出題内容 A
記録の中から、文字列「instances」を含む行をすべて集めてください。
━━ 抜粋本文 ━━
何も対策せずにバイクを長期保管(放置)するのはNG! 春に困らない冬眠方法とは

まったく対策を取らずに愛車を“ズルズル冬眠”させてしまうと、どんどん悲惨な状態に…

冬の時期、地域によっては積雪や凍結など、必然的にバイクに乗れなくなる人も多い。でもそういうライダーは、万全の対策で冬眠期間を乗り越える術を身に付けているもの。けれど、冬でも乗れる地域に住む、そこの君! 自分ではまったく冬眠するつもりはなくても、「今日は寒いからまた今度…」なんてズルズルとバイクを放置していない? まったく対策を取らずに愛車を“ズルズル冬眠”させてしまうと、放置した分だけ愛車は劣化して、どんどん悲惨な状態に…。そうならないためにも、最低限すべき対処はほどこしておこう! もちろん、その後で乗りたくなったら、いつでも乗っていいのだから。

 

バイクカバーは鉄則です!

愛車のコンディションをたもつうえで重要なのは保管場所。仮に手入れ状況が同じでも、屋外で雨ざらしなのと 室内保管では、バイクの状態に歴然の差が出る。ただし誰もが室内保管できるわけではないのだから、それぞれが用意できる場所の環境をなるべくよくしてあげることが大事。そして、誰でも使えて効果があるのが“バイクカバー”なのだ。

 

バイクカバー
雨風、ホコリ、鳥のフンなどなど…。バイクをさまざまな外敵から保護してくれるバイクカバーは必須。何はなくともまずカバーをかけてあげよう

保管環境チェック、あなたはどれ?

保管環境チェック、あなたはどれ?
━━━
━━ 記録一覧 ━━
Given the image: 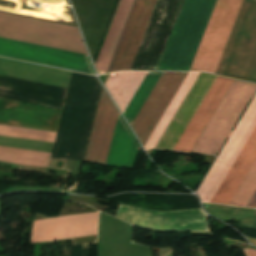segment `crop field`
I'll use <instances>...</instances> for the list:
<instances>
[{
	"label": "crop field",
	"mask_w": 256,
	"mask_h": 256,
	"mask_svg": "<svg viewBox=\"0 0 256 256\" xmlns=\"http://www.w3.org/2000/svg\"><path fill=\"white\" fill-rule=\"evenodd\" d=\"M214 74L256 83V0H242Z\"/></svg>",
	"instance_id": "obj_1"
},
{
	"label": "crop field",
	"mask_w": 256,
	"mask_h": 256,
	"mask_svg": "<svg viewBox=\"0 0 256 256\" xmlns=\"http://www.w3.org/2000/svg\"><path fill=\"white\" fill-rule=\"evenodd\" d=\"M197 0H184L157 70L169 71ZM216 0H198L170 71H189Z\"/></svg>",
	"instance_id": "obj_2"
},
{
	"label": "crop field",
	"mask_w": 256,
	"mask_h": 256,
	"mask_svg": "<svg viewBox=\"0 0 256 256\" xmlns=\"http://www.w3.org/2000/svg\"><path fill=\"white\" fill-rule=\"evenodd\" d=\"M0 37L87 54L75 27L1 12Z\"/></svg>",
	"instance_id": "obj_3"
},
{
	"label": "crop field",
	"mask_w": 256,
	"mask_h": 256,
	"mask_svg": "<svg viewBox=\"0 0 256 256\" xmlns=\"http://www.w3.org/2000/svg\"><path fill=\"white\" fill-rule=\"evenodd\" d=\"M255 90L256 85L233 80L191 152L217 155Z\"/></svg>",
	"instance_id": "obj_4"
},
{
	"label": "crop field",
	"mask_w": 256,
	"mask_h": 256,
	"mask_svg": "<svg viewBox=\"0 0 256 256\" xmlns=\"http://www.w3.org/2000/svg\"><path fill=\"white\" fill-rule=\"evenodd\" d=\"M241 0H217L190 71L214 73Z\"/></svg>",
	"instance_id": "obj_5"
},
{
	"label": "crop field",
	"mask_w": 256,
	"mask_h": 256,
	"mask_svg": "<svg viewBox=\"0 0 256 256\" xmlns=\"http://www.w3.org/2000/svg\"><path fill=\"white\" fill-rule=\"evenodd\" d=\"M181 0H157L130 70H154Z\"/></svg>",
	"instance_id": "obj_6"
},
{
	"label": "crop field",
	"mask_w": 256,
	"mask_h": 256,
	"mask_svg": "<svg viewBox=\"0 0 256 256\" xmlns=\"http://www.w3.org/2000/svg\"><path fill=\"white\" fill-rule=\"evenodd\" d=\"M255 126L256 95L199 187L197 192L202 202H210Z\"/></svg>",
	"instance_id": "obj_7"
},
{
	"label": "crop field",
	"mask_w": 256,
	"mask_h": 256,
	"mask_svg": "<svg viewBox=\"0 0 256 256\" xmlns=\"http://www.w3.org/2000/svg\"><path fill=\"white\" fill-rule=\"evenodd\" d=\"M0 55L94 74L85 54L0 38Z\"/></svg>",
	"instance_id": "obj_8"
},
━━━
出題内容 B
バイクの冬眠保管を扱った本文について、最後の文に続く部分を書いてください。

解答 A
I'll use <instances>...</instances> for the list:
<instances>

解答 B
A:空調が備え付けられた屋内で保管というのは、ほとんどのライダーにとって高嶺の花であり、あこがれ。バイクにとっては最高の保管環境
B:屋外ながら、屋根があって雨がしのげる。下がコンクリートで、なおかつカバーをきちんとかけていれば、かなり保管環境としてはいい方
C:たぶんライダーの中で一番多いと思われるのが、屋外でカバーをかけての保管というパターン。カバーをかけないよりは断然保管環境はよくなる
D:カバーもかけず、野ざらし雨ざらし。機械であるバイクにとっては一番劣悪な保管環境。こんな状況では愛車のコンディションは悪くなる一方

 

まずは汚れを落とすべし!

洗車汚れはバイクを劣化させる。放置すればするほど消耗品の寿命は縮まっていくし、付着した汚れは落ちにくくなる。せっかくバイクカバーをかけたって、すでに汚れた状態ではいい環境とはいえない。バイクシーズンに走って楽しんだ分の汚れを落とす意味でも、寒くなってバイクから足が遠のきがちなこのタイミングで、一度愛車をリフレッシュしてあげよう。

 

劣化を抑える グリスアップ&コーティング

愛車がキレイになったら、次はグリスアップ&コーティング。可動部やチェーン、ワイヤー類など、潤滑が必要な各部パーツに加え、車体全体にコーティングをほどこしておくことで、愛車を保護し、劣化を抑えることができる。これをやるとやらないとでは愛車のコンディションにとっても差が出るので、ぜひやっておこう。

POINT! 全体に使えるシリコーンスプレーが便利!

シリコーンスプレーは金属、プラスチック、ゴム部など、バイクのあらゆる部分に使えるので、日常メンテナンスはもちろん、冬眠させるときなどにバイク全体を保護することができるスグレモノ。

ココはNG!

シートやブレーキまわり、タイヤなど、すべると危険な箇所には絶対使わないこと!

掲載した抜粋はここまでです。